Сковорода, а не Христофор Колумб — Шеллинг открывал Одоевскому Амери­ку-душу. А бегство от мира внутрь знал он же: «Вся тварь есть рухлядь, смесь, сво­лочь, сечь, лом, круть, стечь, вздор, сплодь и плоть и плетки». Но не только в направ­лении сектантском «линяло» русское шеллингианство. Раньше всех новые черты стали заметны у Погодина, наиболее поверхностно воспринявшего шеллингианство: в Великую Среду 1826 г. он исповедовался, а перед исповедью листовал Фихте (Барс. II, 15). Но уже раньше, в 1823 году в мае, после обеда с шампанским у Озно­бишина, где были Раич, Оболенский, Титов, Томашевский, Погодин, последний записывает в Дневник, что они гуляли по саду и беседовали, между прочим «о мо­щах», о «явленных иконах» (Барс. I, 219). А в 1825 году Погодин в Троицын день после обедни и беседы с Титовым о богослужении заносит в Дневник: «Необходимо нужна книга, описывающая наше Богослужение. Масоны, кажется, знают много

хорошего об этом».

Это — Погодин и Титов. Но Веневитинов пишет 8 января 1827 года из Петер­бурга сестре: «Гробницы Петра Великого, Екатерины II, Александра I и других мне очень понравились; они возбуждали мое религиозное чувство» (Г. М. 1914, январь. С. 270). В другом письме он пишет: «Я хожу обыкновенно в Казанский собор. Я люблю эту церковь, хотя не могу сказать, чтобы она была красивым зданием». Значит не только панэстетизм жил в Веневитинове. Но не они одни — и Кошелев, и Киреевский движутся в ту же сторону. «Русско-иноческое» берет верх над шел-лингианством или, вернее, ставит вопросы, на которые нет ответа у Шеллинга.

◆ **ВАШИ ЗАДАНИЯ**
(A) Когда, согласно отрывку о русском шеллингианстве, Погодин исповедовался, перед тем листая Фихте?
(B) Перепишите без изменений часть отрывка о русском шеллингианстве, которая начинается со слов «Это — Погодин» и заканчивается словами «ответа у Шеллинга.».

◆ **ИСХОДНЫЕ ДАННЫЕ**

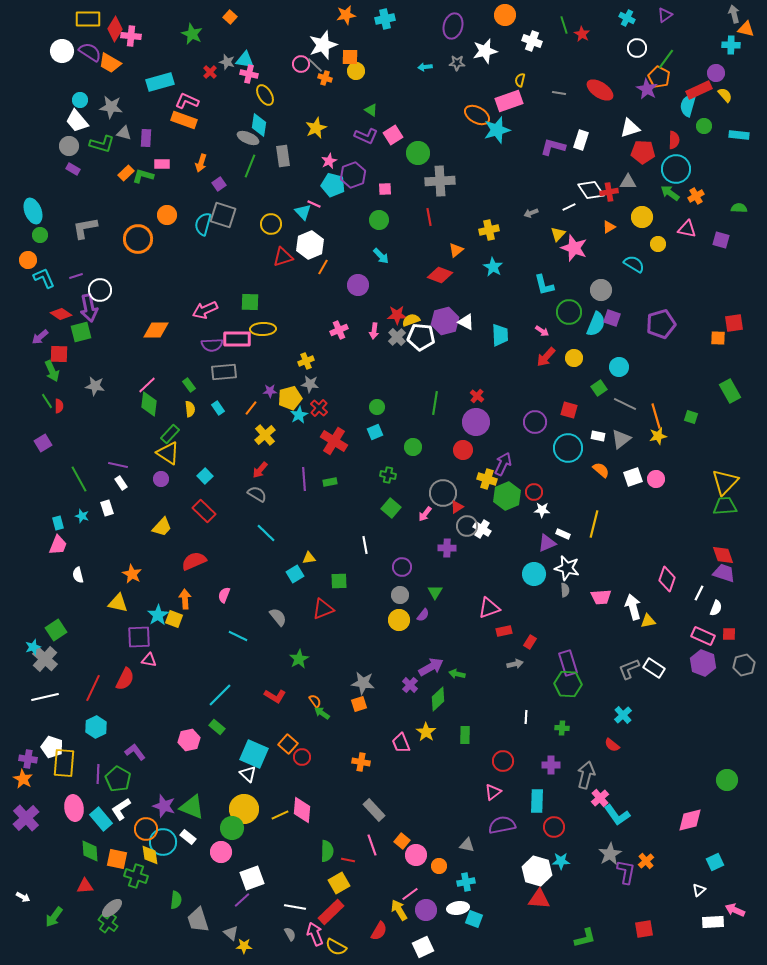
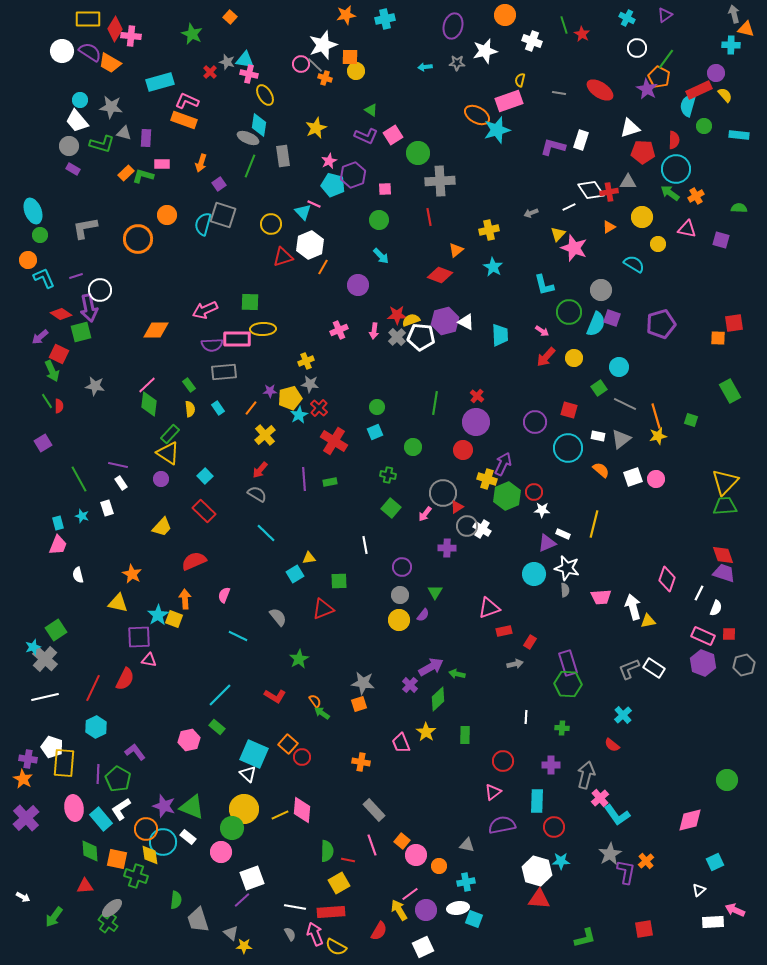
red square at (59, 354): rotated 24 degrees clockwise
green square at (691, 417): moved 3 px down
red rectangle at (331, 912): rotated 40 degrees clockwise
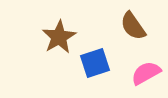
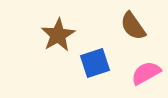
brown star: moved 1 px left, 2 px up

◆ **ОТВЕТЫ ПО ПОРЯДКУ**
(A) В Великую Среду 1826 года.

(B)
Это — Погодин и Титов. Но Веневитинов пишет 8 января 1827 года из Петер­бурга сестре: «Гробницы Петра Великого, Екатерины II, Александра I и других мне очень понравились; они возбуждали мое религиозное чувство» (Г. М. 1914, январь. С. 270). В другом письме он пишет: «Я хожу обыкновенно в Казанский собор. Я люблю эту церковь, хотя не могу сказать, чтобы она была красивым зданием». Значит не только панэстетизм жил в Веневитинове. Но не они одни — и Кошелев, и Киреевский движутся в ту же сторону. «Русско-иноческое» берет верх над шел-лингианством или, вернее, ставит вопросы, на которые нет ответа у Шеллинга.